What is being asked ->
Reproduce every line of the items below without any changes.
+++ Provided data +++
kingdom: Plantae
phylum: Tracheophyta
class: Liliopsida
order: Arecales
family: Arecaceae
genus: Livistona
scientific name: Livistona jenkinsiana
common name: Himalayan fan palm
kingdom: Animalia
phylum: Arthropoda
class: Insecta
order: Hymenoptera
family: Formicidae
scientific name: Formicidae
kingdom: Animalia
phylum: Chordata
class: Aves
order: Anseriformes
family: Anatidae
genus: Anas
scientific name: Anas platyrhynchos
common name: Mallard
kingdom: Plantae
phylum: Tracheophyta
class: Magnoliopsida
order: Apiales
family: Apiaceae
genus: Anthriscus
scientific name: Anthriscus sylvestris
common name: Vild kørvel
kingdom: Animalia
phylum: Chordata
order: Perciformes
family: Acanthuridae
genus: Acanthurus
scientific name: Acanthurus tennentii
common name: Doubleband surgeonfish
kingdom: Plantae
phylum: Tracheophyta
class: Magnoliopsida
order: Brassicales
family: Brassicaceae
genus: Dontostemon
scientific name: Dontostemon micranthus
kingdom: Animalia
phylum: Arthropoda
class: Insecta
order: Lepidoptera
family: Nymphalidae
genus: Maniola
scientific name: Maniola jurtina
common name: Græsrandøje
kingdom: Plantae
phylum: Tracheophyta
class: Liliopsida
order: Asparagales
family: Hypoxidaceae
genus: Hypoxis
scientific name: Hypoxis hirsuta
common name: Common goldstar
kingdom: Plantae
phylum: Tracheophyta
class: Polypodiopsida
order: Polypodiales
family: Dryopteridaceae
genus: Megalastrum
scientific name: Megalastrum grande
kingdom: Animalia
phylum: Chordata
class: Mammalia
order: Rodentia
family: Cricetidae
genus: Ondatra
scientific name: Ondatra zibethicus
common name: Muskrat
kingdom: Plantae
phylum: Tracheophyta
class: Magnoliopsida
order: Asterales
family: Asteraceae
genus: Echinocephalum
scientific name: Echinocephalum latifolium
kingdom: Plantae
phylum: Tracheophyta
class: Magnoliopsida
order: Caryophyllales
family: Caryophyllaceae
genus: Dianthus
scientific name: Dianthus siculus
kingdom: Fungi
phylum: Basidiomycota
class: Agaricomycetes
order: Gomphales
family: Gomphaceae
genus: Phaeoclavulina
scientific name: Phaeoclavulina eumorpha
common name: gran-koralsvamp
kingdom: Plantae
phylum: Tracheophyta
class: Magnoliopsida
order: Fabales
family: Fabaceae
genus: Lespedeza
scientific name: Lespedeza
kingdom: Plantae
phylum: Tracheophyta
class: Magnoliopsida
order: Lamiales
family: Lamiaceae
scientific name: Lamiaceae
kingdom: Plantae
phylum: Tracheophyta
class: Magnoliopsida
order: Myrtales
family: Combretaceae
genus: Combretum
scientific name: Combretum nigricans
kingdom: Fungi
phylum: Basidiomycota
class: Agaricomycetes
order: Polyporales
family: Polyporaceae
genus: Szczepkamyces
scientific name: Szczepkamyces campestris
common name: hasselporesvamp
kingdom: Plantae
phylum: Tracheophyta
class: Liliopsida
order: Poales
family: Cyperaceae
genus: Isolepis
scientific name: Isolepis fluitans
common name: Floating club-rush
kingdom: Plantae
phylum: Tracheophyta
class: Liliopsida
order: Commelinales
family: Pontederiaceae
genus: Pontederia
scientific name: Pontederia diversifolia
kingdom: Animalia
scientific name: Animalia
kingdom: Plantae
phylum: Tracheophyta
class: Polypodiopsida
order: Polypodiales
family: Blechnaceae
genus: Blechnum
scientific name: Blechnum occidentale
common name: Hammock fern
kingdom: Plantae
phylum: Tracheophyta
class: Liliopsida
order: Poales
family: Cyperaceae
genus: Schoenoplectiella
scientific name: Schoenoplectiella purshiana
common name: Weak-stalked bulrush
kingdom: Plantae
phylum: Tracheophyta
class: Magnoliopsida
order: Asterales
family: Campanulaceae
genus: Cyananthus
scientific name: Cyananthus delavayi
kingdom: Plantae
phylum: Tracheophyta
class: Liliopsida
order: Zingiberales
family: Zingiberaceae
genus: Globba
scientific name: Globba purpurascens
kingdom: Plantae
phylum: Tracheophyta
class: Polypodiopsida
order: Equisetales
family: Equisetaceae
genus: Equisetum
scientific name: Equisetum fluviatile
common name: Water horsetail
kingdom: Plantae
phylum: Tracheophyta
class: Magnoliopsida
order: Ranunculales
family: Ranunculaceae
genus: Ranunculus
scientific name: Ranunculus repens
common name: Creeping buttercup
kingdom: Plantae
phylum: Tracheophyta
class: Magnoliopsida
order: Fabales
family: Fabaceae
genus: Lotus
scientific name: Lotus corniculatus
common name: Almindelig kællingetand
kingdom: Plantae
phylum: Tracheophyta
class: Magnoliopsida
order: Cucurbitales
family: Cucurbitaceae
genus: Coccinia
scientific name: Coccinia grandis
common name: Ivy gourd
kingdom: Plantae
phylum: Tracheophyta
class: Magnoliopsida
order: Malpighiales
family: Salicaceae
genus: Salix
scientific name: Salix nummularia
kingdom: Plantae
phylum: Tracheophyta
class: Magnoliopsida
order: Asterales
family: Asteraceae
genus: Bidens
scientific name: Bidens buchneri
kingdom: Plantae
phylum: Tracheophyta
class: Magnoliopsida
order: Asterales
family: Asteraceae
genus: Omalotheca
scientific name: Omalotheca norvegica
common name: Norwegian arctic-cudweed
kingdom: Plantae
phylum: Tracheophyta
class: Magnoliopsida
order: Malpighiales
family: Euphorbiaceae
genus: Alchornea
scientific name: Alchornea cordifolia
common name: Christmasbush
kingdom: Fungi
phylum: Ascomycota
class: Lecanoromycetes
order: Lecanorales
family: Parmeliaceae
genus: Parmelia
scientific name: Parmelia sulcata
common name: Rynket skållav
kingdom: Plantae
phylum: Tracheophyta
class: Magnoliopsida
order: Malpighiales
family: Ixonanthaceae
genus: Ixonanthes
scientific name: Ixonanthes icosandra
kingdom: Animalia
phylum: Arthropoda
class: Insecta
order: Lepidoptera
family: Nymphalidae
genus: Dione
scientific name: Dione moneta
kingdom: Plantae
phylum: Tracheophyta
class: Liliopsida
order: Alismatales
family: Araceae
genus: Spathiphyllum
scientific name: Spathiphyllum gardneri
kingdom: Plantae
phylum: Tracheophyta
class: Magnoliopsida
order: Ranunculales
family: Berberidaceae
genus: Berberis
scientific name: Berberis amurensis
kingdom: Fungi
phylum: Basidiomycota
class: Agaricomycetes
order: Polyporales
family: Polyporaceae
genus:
+++
Full solution ->
kingdom: Plantae
phylum: Tracheophyta
class: Liliopsida
order: Arecales
family: Arecaceae
genus: Livistona
scientific name: Livistona jenkinsiana
common name: Himalayan fan palm
kingdom: Animalia
phylum: Arthropoda
class: Insecta
order: Hymenoptera
family: Formicidae
scientific name: Formicidae
kingdom: Animalia
phylum: Chordata
class: Aves
order: Anseriformes
family: Anatidae
genus: Anas
scientific name: Anas platyrhynchos
common name: Mallard
kingdom: Plantae
phylum: Tracheophyta
class: Magnoliopsida
order: Apiales
family: Apiaceae
genus: Anthriscus
scientific name: Anthriscus sylvestris
common name: Vild kørvel
kingdom: Animalia
phylum: Chordata
order: Perciformes
family: Acanthuridae
genus: Acanthurus
scientific name: Acanthurus tennentii
common name: Doubleband surgeonfish
kingdom: Plantae
phylum: Tracheophyta
class: Magnoliopsida
order: Brassicales
family: Brassicaceae
genus: Dontostemon
scientific name: Dontostemon micranthus
kingdom: Animalia
phylum: Arthropoda
class: Insecta
order: Lepidoptera
family: Nymphalidae
genus: Maniola
scientific name: Maniola jurtina
common name: Græsrandøje
kingdom: Plantae
phylum: Tracheophyta
class: Liliopsida
order: Asparagales
family: Hypoxidaceae
genus: Hypoxis
scientific name: Hypoxis hirsuta
common name: Common goldstar
kingdom: Plantae
phylum: Tracheophyta
class: Polypodiopsida
order: Polypodiales
family: Dryopteridaceae
genus: Megalastrum
scientific name: Megalastrum grande
kingdom: Animalia
phylum: Chordata
class: Mammalia
order: Rodentia
family: Cricetidae
genus: Ondatra
scientific name: Ondatra zibethicus
common name: Muskrat
kingdom: Plantae
phylum: Tracheophyta
class: Magnoliopsida
order: Asterales
family: Asteraceae
genus: Echinocephalum
scientific name: Echinocephalum latifolium
kingdom: Plantae
phylum: Tracheophyta
class: Magnoliopsida
order: Caryophyllales
family: Caryophyllaceae
genus: Dianthus
scientific name: Dianthus siculus
kingdom: Fungi
phylum: Basidiomycota
class: Agaricomycetes
order: Gomphales
family: Gomphaceae
genus: Phaeoclavulina
scientific name: Phaeoclavulina eumorpha
common name: gran-koralsvamp
kingdom: Plantae
phylum: Tracheophyta
class: Magnoliopsida
order: Fabales
family: Fabaceae
genus: Lespedeza
scientific name: Lespedeza
kingdom: Plantae
phylum: Tracheophyta
class: Magnoliopsida
order: Lamiales
family: Lamiaceae
scientific name: Lamiaceae
kingdom: Plantae
phylum: Tracheophyta
class: Magnoliopsida
order: Myrtales
family: Combretaceae
genus: Combretum
scientific name: Combretum nigricans
kingdom: Fungi
phylum: Basidiomycota
class: Agaricomycetes
order: Polyporales
family: Polyporaceae
genus: Szczepkamyces
scientific name: Szczepkamyces campestris
common name: hasselporesvamp
kingdom: Plantae
phylum: Tracheophyta
class: Liliopsida
order: Poales
family: Cyperaceae
genus: Isolepis
scientific name: Isolepis fluitans
common name: Floating club-rush
kingdom: Plantae
phylum: Tracheophyta
class: Liliopsida
order: Commelinales
family: Pontederiaceae
genus: Pontederia
scientific name: Pontederia diversifolia
kingdom: Animalia
scientific name: Animalia
kingdom: Plantae
phylum: Tracheophyta
class: Polypodiopsida
order: Polypodiales
family: Blechnaceae
genus: Blechnum
scientific name: Blechnum occidentale
common name: Hammock fern
kingdom: Plantae
phylum: Tracheophyta
class: Liliopsida
order: Poales
family: Cyperaceae
genus: Schoenoplectiella
scientific name: Schoenoplectiella purshiana
common name: Weak-stalked bulrush
kingdom: Plantae
phylum: Tracheophyta
class: Magnoliopsida
order: Asterales
family: Campanulaceae
genus: Cyananthus
scientific name: Cyananthus delavayi
kingdom: Plantae
phylum: Tracheophyta
class: Liliopsida
order: Zingiberales
family: Zingiberaceae
genus: Globba
scientific name: Globba purpurascens
kingdom: Plantae
phylum: Tracheophyta
class: Polypodiopsida
order: Equisetales
family: Equisetaceae
genus: Equisetum
scientific name: Equisetum fluviatile
common name: Water horsetail
kingdom: Plantae
phylum: Tracheophyta
class: Magnoliopsida
order: Ranunculales
family: Ranunculaceae
genus: Ranunculus
scientific name: Ranunculus repens
common name: Creeping buttercup
kingdom: Plantae
phylum: Tracheophyta
class: Magnoliopsida
order: Fabales
family: Fabaceae
genus: Lotus
scientific name: Lotus corniculatus
common name: Almindelig kællingetand
kingdom: Plantae
phylum: Tracheophyta
class: Magnoliopsida
order: Cucurbitales
family: Cucurbitaceae
genus: Coccinia
scientific name: Coccinia grandis
common name: Ivy gourd
kingdom: Plantae
phylum: Tracheophyta
class: Magnoliopsida
order: Malpighiales
family: Salicaceae
genus: Salix
scientific name: Salix nummularia
kingdom: Plantae
phylum: Tracheophyta
class: Magnoliopsida
order: Asterales
family: Asteraceae
genus: Bidens
scientific name: Bidens buchneri
kingdom: Plantae
phylum: Tracheophyta
class: Magnoliopsida
order: Asterales
family: Asteraceae
genus: Omalotheca
scientific name: Omalotheca norvegica
common name: Norwegian arctic-cudweed
kingdom: Plantae
phylum: Tracheophyta
class: Magnoliopsida
order: Malpighiales
family: Euphorbiaceae
genus: Alchornea
scientific name: Alchornea cordifolia
common name: Christmasbush
kingdom: Fungi
phylum: Ascomycota
class: Lecanoromycetes
order: Lecanorales
family: Parmeliaceae
genus: Parmelia
scientific name: Parmelia sulcata
common name: Rynket skållav
kingdom: Plantae
phylum: Tracheophyta
class: Magnoliopsida
order: Malpighiales
family: Ixonanthaceae
genus: Ixonanthes
scientific name: Ixonanthes icosandra
kingdom: Animalia
phylum: Arthropoda
class: Insecta
order: Lepidoptera
family: Nymphalidae
genus: Dione
scientific name: Dione moneta
kingdom: Plantae
phylum: Tracheophyta
class: Liliopsida
order: Alismatales
family: Araceae
genus: Spathiphyllum
scientific name: Spathiphyllum gardneri
kingdom: Plantae
phylum: Tracheophyta
class: Magnoliopsida
order: Ranunculales
family: Berberidaceae
genus: Berberis
scientific name: Berberis amurensis
kingdom: Fungi
phylum: Basidiomycota
class: Agaricomycetes
order: Polyporales
family: Polyporaceae
genus:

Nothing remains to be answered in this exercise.